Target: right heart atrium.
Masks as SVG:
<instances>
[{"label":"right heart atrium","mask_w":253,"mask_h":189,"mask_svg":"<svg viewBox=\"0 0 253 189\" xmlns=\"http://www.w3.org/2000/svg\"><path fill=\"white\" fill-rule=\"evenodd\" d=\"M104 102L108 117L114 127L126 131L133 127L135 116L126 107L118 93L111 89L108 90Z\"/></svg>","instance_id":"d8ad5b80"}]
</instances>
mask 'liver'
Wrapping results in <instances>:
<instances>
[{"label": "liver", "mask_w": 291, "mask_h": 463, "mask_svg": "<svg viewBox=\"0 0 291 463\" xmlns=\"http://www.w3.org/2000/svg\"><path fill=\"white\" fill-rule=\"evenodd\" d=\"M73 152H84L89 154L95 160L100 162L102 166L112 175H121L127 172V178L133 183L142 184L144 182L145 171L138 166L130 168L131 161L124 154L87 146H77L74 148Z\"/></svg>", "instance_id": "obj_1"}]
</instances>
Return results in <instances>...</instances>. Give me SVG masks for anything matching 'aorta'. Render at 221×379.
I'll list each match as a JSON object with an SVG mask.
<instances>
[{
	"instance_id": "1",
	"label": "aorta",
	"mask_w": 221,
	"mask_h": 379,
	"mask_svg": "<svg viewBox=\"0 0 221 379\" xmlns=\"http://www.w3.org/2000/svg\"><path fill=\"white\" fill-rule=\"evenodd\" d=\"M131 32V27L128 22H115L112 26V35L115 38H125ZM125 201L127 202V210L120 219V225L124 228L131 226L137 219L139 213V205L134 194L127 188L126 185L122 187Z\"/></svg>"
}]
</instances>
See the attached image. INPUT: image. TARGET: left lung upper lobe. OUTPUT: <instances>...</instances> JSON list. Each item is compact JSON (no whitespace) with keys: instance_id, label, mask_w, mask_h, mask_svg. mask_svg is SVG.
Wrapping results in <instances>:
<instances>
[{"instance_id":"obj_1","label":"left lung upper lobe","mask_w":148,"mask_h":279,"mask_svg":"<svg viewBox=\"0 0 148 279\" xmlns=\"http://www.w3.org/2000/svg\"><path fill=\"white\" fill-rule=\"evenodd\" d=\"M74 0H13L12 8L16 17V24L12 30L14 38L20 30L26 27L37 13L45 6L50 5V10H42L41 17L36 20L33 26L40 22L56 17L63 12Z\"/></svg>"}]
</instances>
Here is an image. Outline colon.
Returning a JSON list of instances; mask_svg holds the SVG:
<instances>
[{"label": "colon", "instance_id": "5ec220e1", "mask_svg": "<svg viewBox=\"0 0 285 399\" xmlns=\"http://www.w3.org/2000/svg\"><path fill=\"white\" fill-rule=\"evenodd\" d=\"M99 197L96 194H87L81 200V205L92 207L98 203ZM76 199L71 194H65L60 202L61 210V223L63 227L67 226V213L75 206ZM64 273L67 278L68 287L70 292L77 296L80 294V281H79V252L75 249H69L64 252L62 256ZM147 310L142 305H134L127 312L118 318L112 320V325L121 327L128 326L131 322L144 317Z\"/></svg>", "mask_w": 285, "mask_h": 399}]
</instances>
++++
▸ **Your task**:
Show every line in the listing above that contains the word "left". Case matters.

▸ **Result**:
See the attached image. INPUT: image. TARGET: left lung upper lobe. OUTPUT: <instances>...</instances> JSON list. Each item is compact JSON (no whitespace) with keys: instance_id, label, mask_w, mask_h, mask_svg. mask_svg is SVG.
[{"instance_id":"obj_1","label":"left lung upper lobe","mask_w":148,"mask_h":279,"mask_svg":"<svg viewBox=\"0 0 148 279\" xmlns=\"http://www.w3.org/2000/svg\"><path fill=\"white\" fill-rule=\"evenodd\" d=\"M74 0H13L12 8L16 17V24L12 30L14 38L20 30L26 27L37 13L45 6L50 5V10H42L41 17L36 20L33 26L40 22L56 17L63 12Z\"/></svg>"}]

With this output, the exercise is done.